* Begin EXTRACT *

Chapter 11 – Performance Evaluation (11.3) and Related Concepts
11.1 Data Mining Overview
- Goal: Data mining process consists of iterative stages to transform data into actionable knowledge.
- Stages (in order):
- Business understanding
- Data understanding
- Data preparation
- Modeling
- Evaluation
- Deployment
- Flow and interdependencies:
- Data preparation is interconnected with modeling and evaluation, indicating feedback between stages as insights emerge.
- Key takeaway: A structured, iterative workflow is essential for building predictive systems, with feedback loops between preparation, modeling, and evaluation.
11.2 Similarity Measures
- Context: Similarity measures are used to compare objects/entities; slide provides a visual example (text alternative available).
- Example plot (from slide): x-axis ranges 0–12, y-axis ranges 0–6, with three plotted points at
(3,4),
(4,5),
(10,1) - Note: The slide emphasizes visual representation of similarity measures; no explicit formulas provided in transcript.

* End EXTRACT *
* Begin AVAILABLE DATA *

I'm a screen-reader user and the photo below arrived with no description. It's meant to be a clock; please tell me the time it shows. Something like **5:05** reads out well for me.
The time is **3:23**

* End AVAILABLE DATA *

**EXERCISE SET:**
a - Answer these from the data mining notes:
(i) Which stage comes right after data preparation?
(ii) What range does the x-axis of the example plot cover?
(iii) Which stage is last in the order given?
b - Please carry the data mining notes on from the point where they end.
The listing plays no part in what follows.

**EXERCISE RESULTS:**
a -
(i) Modeling
(ii) 0–12
(iii) Deployment

b -
- Data partitioning (core idea):
- Purpose: Assess predictive performance on unseen data and guard against overfitting.
- Two-way random partitioning: create a training set and a validation set (commonly used splits: 60/40 or 70/30).
- Rationale for random partitioning: avoid bias in training/validation split selection.
- Training set: used to train the data mining model; contains a larger portion of data; aims to learn relationships between predictors and the target variable.
- Validation set: used to provide an unbiased assessment of predictive performance; compare predicted vs actual target values; helps fine-tune and compare models.
- Common performance purpose of the validation set: identify the optimal model and provide unbiased evaluation.
- Three-way random partitioning (supervised data mining):
- Adds a test set in addition to training and validation.
- Test set: not involved in either model building or model selection; used to evaluate how well the final model would perform on new data.
- Typically implemented with the holdout method rather than k-fold cross-validation.
- Cross-validation vs holdout:
- Holdout methods (two-way or three-way) partition the data once.
- k-fold cross-validation partitions the data into k subsets and rotates the validation set across folds to obtain more robust estimates.
- Handling rare target classes (oversampling):
- Problem: models may ignore rare target classes if overall accuracy is high due to majority class.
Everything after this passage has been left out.